To do = Reproduce the text of every row below verbatim, leaving out the pictures.

Data to use =
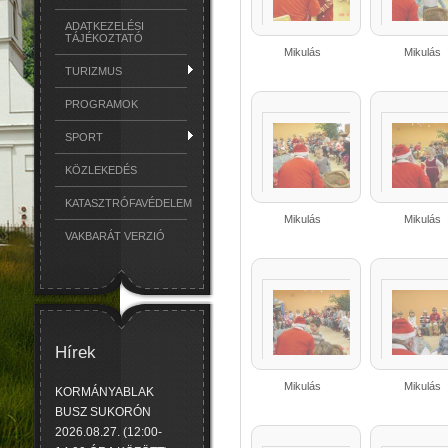
ADATKEZELÉSI
TÁJÉKOZTATÓ
Mikulás
Mikulás
TURIZMUS
PROGRAMOK
SPORT
KÖZLEKEDÉS
KATASZTRÓFAVÉDELEM
Mikulás
Mikulás
VAKBARÁT VERZIÓ
Hírek
Mikulás
Mikulás
KORMÁNYABLAK
BUSZ SUKORÓN
2026.08.27. (12:00-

Task answer =
ADATKEZELÉSI
TÁJÉKOZTATÓ
Mikulás
Mikulás
TURIZMUS
PROGRAMOK
SPORT
KÖZLEKEDÉS
KATASZTRÓFAVÉDELEM
Mikulás
Mikulás
VAKBARÁT VERZIÓ
Hírek
Mikulás
Mikulás
KORMÁNYABLAK
BUSZ SUKORÓN
2026.08.27. (12:00-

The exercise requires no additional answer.